THE Emperor Maximian, reeking with the blood of the Thebæan legion and many other martyrs, arrived at Marseilles, where the Church then flourished. The tyrant breathed here nothing but slaughter and fury, and his coming filled the Christians with fear and alarm.
In this general consternation, Victor, a Christian officer in the troops, went about in the night-time from house to house, visiting the faithful and inspiring them with contempt of a temporal death and the love of eternal life. He was surprised in this, and brought before the prefects Asterius and Eutychius, who exhorted him not to lose the fruit of all his services and the favor of his prince for the worship of a dead man, as they called Jesus Christ. He answered that he renounced those recompenses if he could not enjoy them without being unfaithful to Jesus Christ, the eternal Son of God, Who vouchsafed to become man for our salvation, but Who raised Himself from the dead, and reigns with the Father, being God equally with Him. The whole court heard him with shouts of rage.
Victor was bound hand and foot and dragged through the streets of the city, exposed to the blows and insults of the populace.
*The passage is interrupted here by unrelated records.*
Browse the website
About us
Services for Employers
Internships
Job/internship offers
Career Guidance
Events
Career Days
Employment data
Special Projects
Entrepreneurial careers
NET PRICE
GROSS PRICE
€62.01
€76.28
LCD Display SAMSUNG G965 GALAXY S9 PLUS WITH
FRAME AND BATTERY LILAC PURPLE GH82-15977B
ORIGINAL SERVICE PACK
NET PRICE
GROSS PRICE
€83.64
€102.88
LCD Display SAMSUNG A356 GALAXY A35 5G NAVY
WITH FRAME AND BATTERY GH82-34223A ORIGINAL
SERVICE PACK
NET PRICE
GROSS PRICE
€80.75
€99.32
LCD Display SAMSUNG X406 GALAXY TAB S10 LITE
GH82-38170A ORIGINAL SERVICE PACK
He was brought back bruised and bloody to the tribunal of the prefects, who, thinking his resolution must have been weakened by his sufferings, pressed him again to adore their gods. But the martyr, filled with the Holy Ghost, expressed his respect for the emperor and his contempt for their gods. He was then hoisted on the rack and tortured a long time, until, the tormentors being at last weary, the prefect ordered him to be taken down and thrown into a dark dungeon. At midnight, God visited him by His angels; the prison was filled with a light brighter than that of the sun, and the martyr sung with the angels the praises of God.
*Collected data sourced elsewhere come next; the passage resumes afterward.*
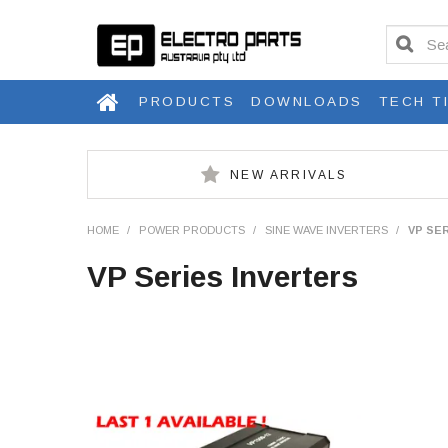
PRODUCTS
DOWNLOADS
TECH T
NEW ARRIVALS
HOME
/
POWER PRODUCTS
/
SINE WAVE INVERTERS
/
VP SE
VP Series Inverters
Three soldiers who guarded the prison, seeing this light, cast themselves at the martyr’s feet, asked his pardon, and desired Baptism. Victor instructed them as well as time would permit, sent for priests the same night, and, going with them to the seaside, had them baptized, and returned with them again to his prison. The next morning Maximian was informed of the conversion of the guards, and in a transport of rage sent officers to bring them all four before him. The three soldiers persevered in the confession of Jesus Christ, and by the emperor’s orders were forthwith beheaded. Victor, after having been exposed to the insults of the whole city and beaten with clubs and scourged with leather thongs, was carried back to prison, where he continued three days, recommending to God his martyrdom with many tears.
After that term the emperor called him again before his tribunal, and commanded the martyr to offer incense to a statue of Jupiter. Victor went up to the profane altar, and by a kick of his foot threw it down. The emperor ordered the foot to be forthwith chopped off, which the Saint suffered with great joy, offering to God these first-fruits of his body. A few moments after, the emperor condemned him to be put under the grindstone of a hand-mill and crushed to death. The executioners turned the wheel, and when part of his body was bruised and crushed the mill broke down. The Saint still breathed a little, but his head was immediately ordered to be cut off. His and the other three bodies were thrown into the sea, but, being cast ashore, were buried by the Christians in a grotto hewn out of a rock.